Access to almost all Drupal modules can be controlled by either enabling or disabling permissions for a given role. This has been the root of access control in Drupal since the beginning, but sometimes it is not enough. You need more granular permissions, a hierarchical approach, or just provide new permissions to actions existing in your site. Fortunately, there are many Drupal contribution modules providing more advanced access control facilities.

Access Control in Drupal

From a non-technical point of view, "Access Control" modules affect users, or the way they interact with your site. Some modules restrict all kind of access, others control the access to a simple feature or functionality of the web site.
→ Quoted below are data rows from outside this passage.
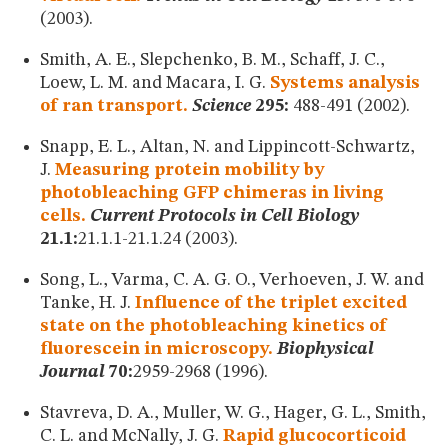
(2003).
Smith, A. E., Slepchenko, B. M., Schaff, J. C.,
Loew, L. M. and Macara, I. G.
Systems analysis
of ran transport.
Science
295:
488-491 (2002).
Snapp, E. L., Altan, N. and Lippincott-Schwartz,
J.
Measuring protein mobility by
photobleaching GFP chimeras in living
cells.
Current Protocols in Cell Biology
21.1:
21.1.1-21.1.24 (2003).
Song, L., Varma, C. A. G. O., Verhoeven, J. W. and
Tanke, H. J.
Influence of the triplet excited
state on the photobleaching kinetics of
fluorescein in microscopy.
Biophysical
Journal
70:
2959-2968 (1996).
Stavreva, D. A., Muller, W. G., Hager, G. L., Smith,
C. L. and McNally, J. G.
Rapid glucocorticoid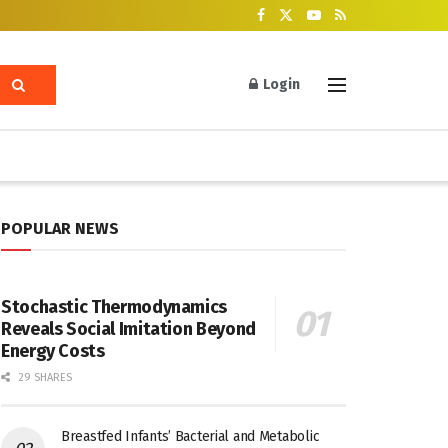
Login
POPULAR NEWS
Stochastic Thermodynamics
Reveals Social Imitation Beyond
Energy Costs
29 SHARES
Breastfed Infants’ Bacterial and Metabolic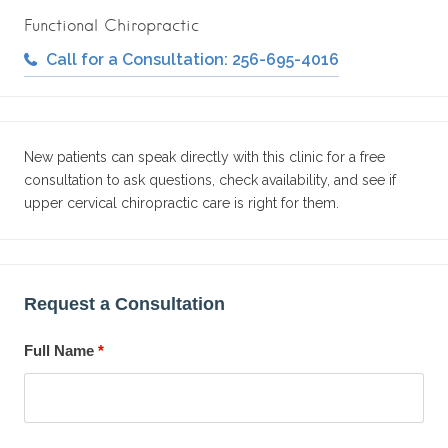
Functional Chiropractic
Call for a Consultation: 256-695-4016
New patients can speak directly with this clinic for a free
consultation to ask questions, check availability, and see if
upper cervical chiropractic care is right for them.
Request a Consultation
Full Name
*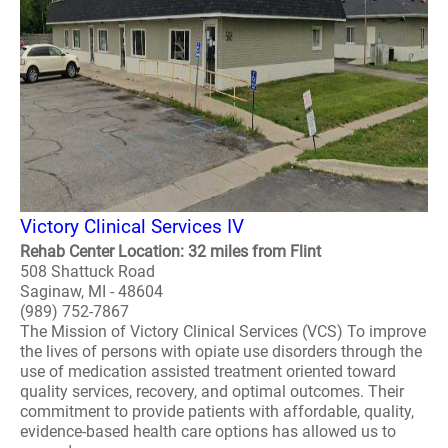
Victory Clinical Services IV
Rehab Center Location: 32 miles from Flint
508 Shattuck Road
Saginaw, MI - 48604
(989) 752-7867
The Mission of Victory Clinical Services (VCS) To improve
the lives of persons with opiate use disorders through the
use of medication assisted treatment oriented toward
quality services, recovery, and optimal outcomes. Their
commitment to provide patients with affordable, quality,
evidence-based health care options has allowed us to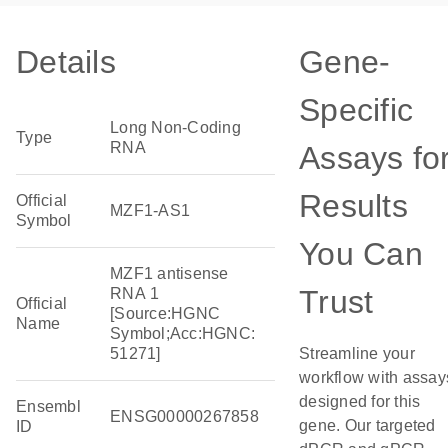
Details
Gene-
Specific
Long Non-Coding
Type
RNA
Assays fo
Results
Official
MZF1-AS1
Symbol
You Can
MZF1 antisense
Trust
RNA 1
Official
[Source:HGNC
Name
Symbol;Acc:HGNC:
51271]
Streamline your
workflow with assay
designed for this
Ensembl
ENSG00000267858
gene. Our targeted
ID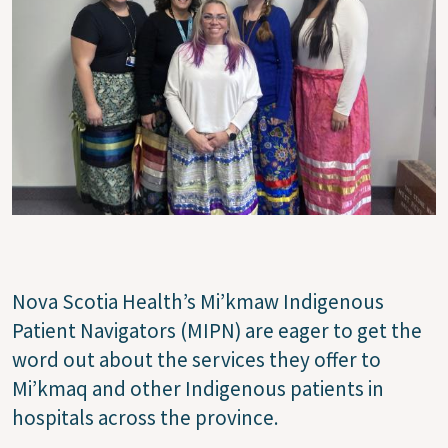
Nova Scotia Health’s Mi’kmaw Indigenous
Patient Navigators (MIPN) are eager to get the
word out about the services they offer to
Mi’kmaq and other Indigenous patients in
hospitals across the province.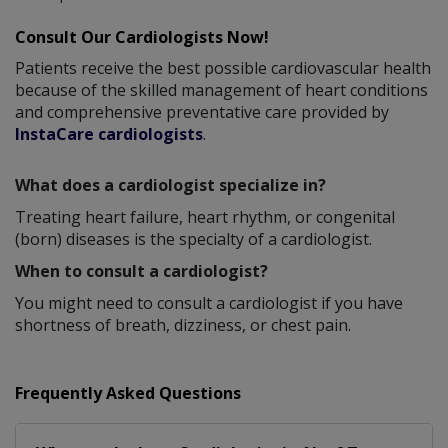
Consult Our Cardiologists Now!
Patients receive the best possible cardiovascular health
because of the skilled management of heart conditions
and comprehensive preventative care provided by
InstaCare cardiologists
.
What does a cardiologist specialize in?
Treating heart failure, heart rhythm, or congenital
(born) diseases is the specialty of a cardiologist.
When to consult a cardiologist?
You might need to consult a cardiologist if you have
shortness of breath, dizziness, or chest pain.
Frequently Asked Questions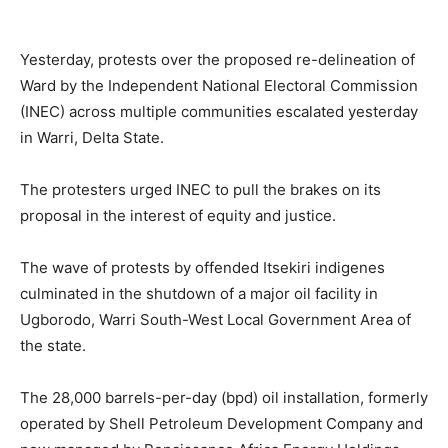
Yesterday, protests over the proposed re-delineation of
Ward by the Independent National Electoral Commission
(INEC) across multiple communities escalated yesterday
in Warri, Delta State.
The protesters urged INEC to pull the brakes on its
proposal in the interest of equity and justice.
The wave of protests by offended Itsekiri indigenes
culminated in the shutdown of a major oil facility in
Ugborodo, Warri South-West Local Government Area of
the state.
The 28,000 barrels-per-day (bpd) oil installation, formerly
operated by Shell Petroleum Development Company and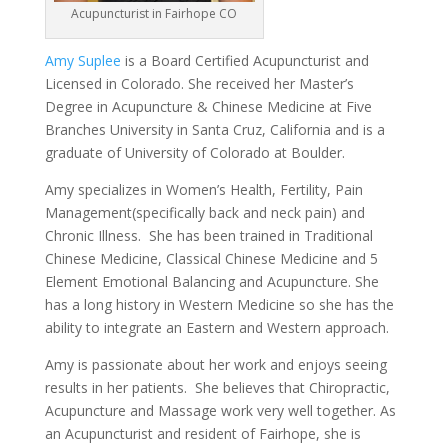
Acupuncturist in Fairhope CO
Amy Suplee
is a Board Certified Acupuncturist and
Licensed in Colorado. She received her Master’s
Degree in Acupuncture & Chinese Medicine at Five
Branches University in Santa Cruz, California and is a
graduate of University of Colorado at Boulder.
Amy specializes in Women’s Health, Fertility, Pain
Management(specifically back and neck pain) and
Chronic Illness. She has been trained in Traditional
Chinese Medicine, Classical Chinese Medicine and 5
Element Emotional Balancing and Acupuncture. She
has a long history in Western Medicine so she has the
ability to integrate an Eastern and Western approach.
Amy is passionate about her work and enjoys seeing
results in her patients. She believes that Chiropractic,
Acupuncture and Massage work very well together. As
an Acupuncturist and resident of Fairhope, she is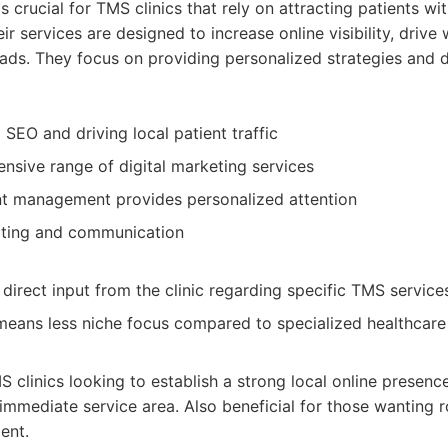
s crucial for TMS clinics that rely on attracting patients wit
r services are designed to increase online visibility, drive 
eads. They focus on providing personalized strategies and 
l SEO and driving local patient traffic
nsive range of digital marketing services
t management provides personalized attention
rting and communication
direct input from the clinic regarding specific TMS service
means less niche focus compared to specialized healthcare
 clinics looking to establish a strong local online presenc
r immediate service area. Also beneficial for those wanting 
ent.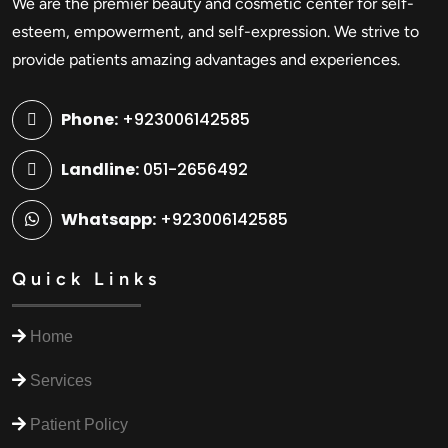
We are the premier beauty and cosmetic center for self-
esteem, empowerment, and self-expression. We strive to
provide patients amazing advantages and experiences.
Phone:
+923006142585
Landline:
051-2656492
Whatsapp:
+923006142585
Quick Links
Home
Services
Patient Policy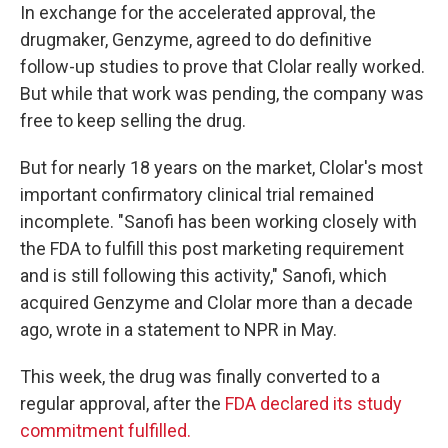
In exchange for the accelerated approval, the
drugmaker, Genzyme, agreed to do definitive
follow-up studies to prove that Clolar really worked.
But while that work was pending, the company was
free to keep selling the drug.
But for nearly 18 years on the market, Clolar's most
important confirmatory clinical trial remained
incomplete. "Sanofi has been working closely with
the FDA to fulfill this post marketing requirement
and is still following this activity," Sanofi, which
acquired Genzyme and Clolar more than a decade
ago, wrote in a statement to NPR in May.
This week, the drug was finally converted to a
regular approval, after the
FDA declared its study
commitment fulfilled.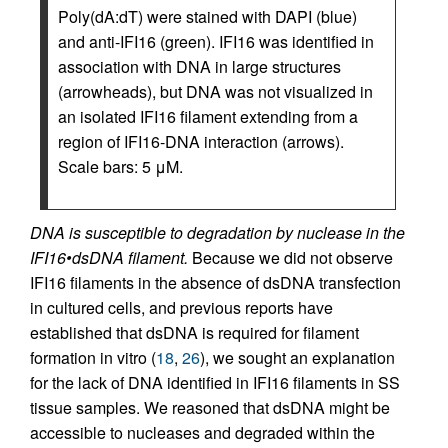
Poly(dA:dT) were stained with DAPI (blue)
and anti-IFI16 (green). IFI16 was identified in
association with DNA in large structures
(arrowheads), but DNA was not visualized in
an isolated IFI16 filament extending from a
region of IFI16-DNA interaction (arrows).
Scale bars: 5 μM.
DNA is susceptible to degradation by nuclease in the
IFI16•dsDNA filament.
Because we did not observe
IFI16 filaments in the absence of dsDNA transfection
in cultured cells, and previous reports have
established that dsDNA is required for filament
formation in vitro (
18
,
26
), we sought an explanation
for the lack of DNA identified in IFI16 filaments in SS
tissue samples. We reasoned that dsDNA might be
accessible to nucleases and degraded within the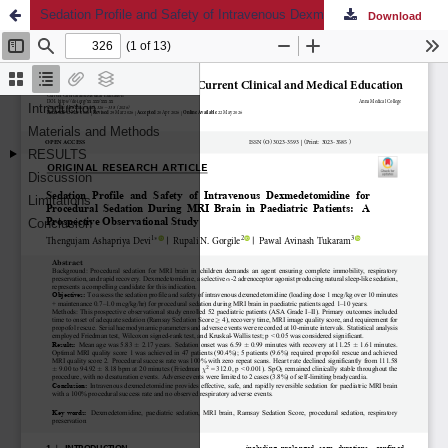
Sedation Profile and Safety of Intravenous Dexmedetomidine for Procedural Sedation During MRI Brain in Paediatric Patients: A Prospective Observational Study
Download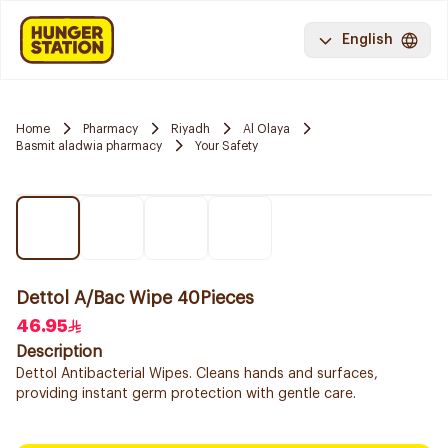
English
Home
Pharmacy
Riyadh
Al Olaya
Basmit aladwia pharmacy
Your Safety
Dettol A/Bac Wipe 40Pieces
46.95
Description
Dettol Antibacterial Wipes. Cleans hands and surfaces,
providing instant germ protection with gentle care.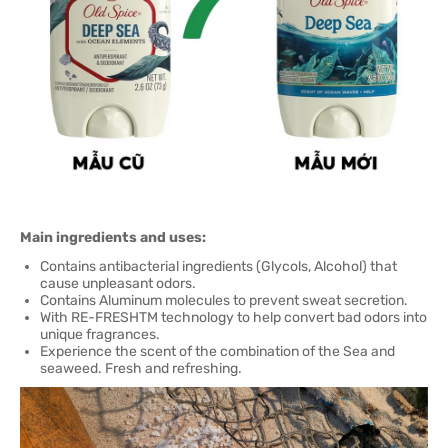
Main ingredients and uses:
Contains antibacterial ingredients (Glycols, Alcohol) that
cause unpleasant odors.
Contains Aluminum molecules to prevent sweat secretion.
With RE-FRESHTM technology to help convert bad odors into
unique fragrances.
Experience the scent of the combination of the Sea and
seaweed. Fresh and refreshing.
These are the main topics relating "Access Control" in Drupal:

  • Node Access Control: This is the basic style of Access Control extensions in Drupal. Most of the time access control should focus on content, and content in Drupal means nodes. You will find many of these modules in the project repository. It is generally not possible to run more than one of these at a time, since ACL modules grant permissions, so the first one that grants permission wins.
  • Taxonomy Access Control: Instead of using node attributes to for access control, taxonomy can be used.

Other modules provide additional controls for more specific features. You will find modules defining permissions to alter some node attributes (e.g. the Authoring of content) or other modules providing access to administration features. They could be so complex to categorize, that the best effort could be to put some examples, and let you discover the rest:

  • Menu Access Control: Sometimes just disabling access to the menu entries will limit the access to the content behind.
  • User Access Control: limiting the access to users information is also covered by Access Control modules. They can alter the list of existing users, hidding those who should not be discovered, or provide permissions to perform administrative actions not requering full User Administration privileges.

Finally, A special set of modules has grown up around Organic Groups, the Organic Groups family modules. They provide Groups for Drupal users, and management of Access Control based on these groups.

Combining multiple access control modules

Using multiple access control modules together may produce undesirable results since access is granted as soon as only one module grants it. This is a direct consequence of the whitelisting philosophy behind Drupal's grant system. There exists a module for Drupal 7 (Access Control Bridge) that solves this by requiring all controlling modules to grant access before allowing access.